▸ **DIRECTIONS**: Please write out all of the entries beneath this line exactly, skipping the pictures.

[Camera geometry data]

_ _ _ _ _

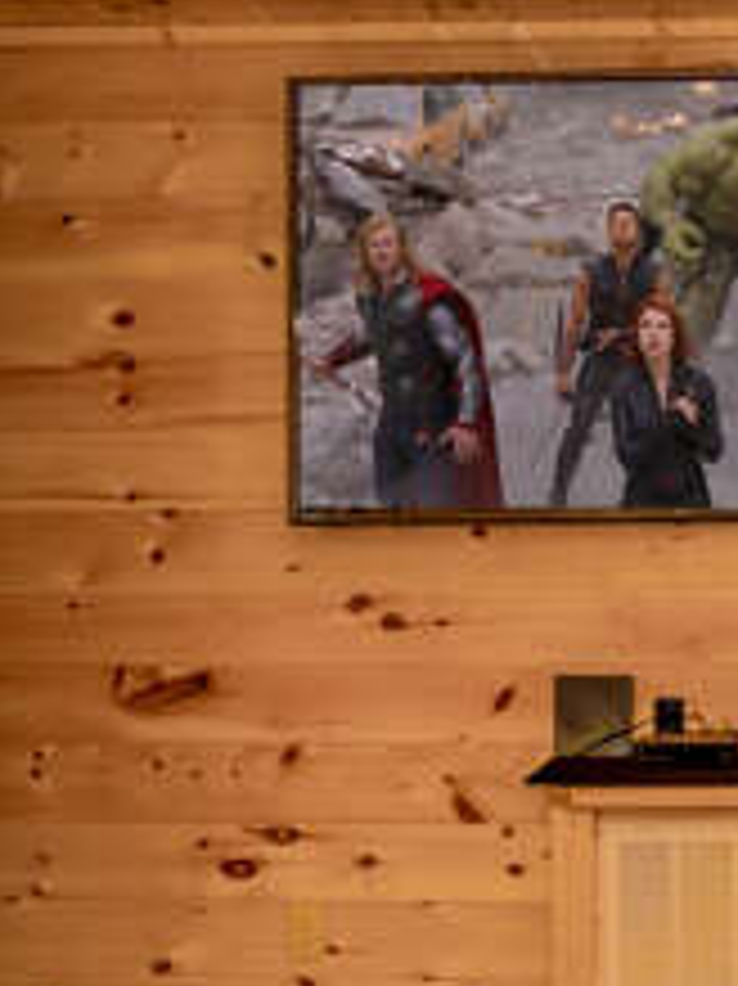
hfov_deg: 21.9
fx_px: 1821
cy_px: 572
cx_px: 783
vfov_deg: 30.2
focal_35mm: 64
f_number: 8
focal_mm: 19
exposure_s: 1/100
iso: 400
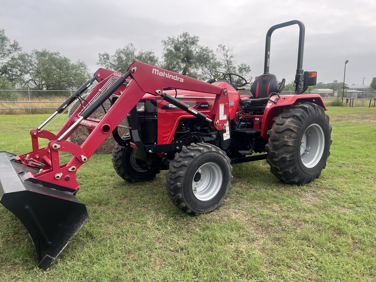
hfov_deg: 67.3
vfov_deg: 53.1
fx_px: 282
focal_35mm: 26
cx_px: 188
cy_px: 141
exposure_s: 1/272
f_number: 1.5
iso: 40
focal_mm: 5.7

_ _ _ _ _

▸ **THE ANSWER**:
hfov_deg: 21.9
fx_px: 1821
cy_px: 572
cx_px: 783
vfov_deg: 30.2
focal_35mm: 64
f_number: 8
focal_mm: 19
exposure_s: 1/100
iso: 400
hfov_deg: 67.3
vfov_deg: 53.1
fx_px: 282
focal_35mm: 26
cx_px: 188
cy_px: 141
exposure_s: 1/272
f_number: 1.5
iso: 40
focal_mm: 5.7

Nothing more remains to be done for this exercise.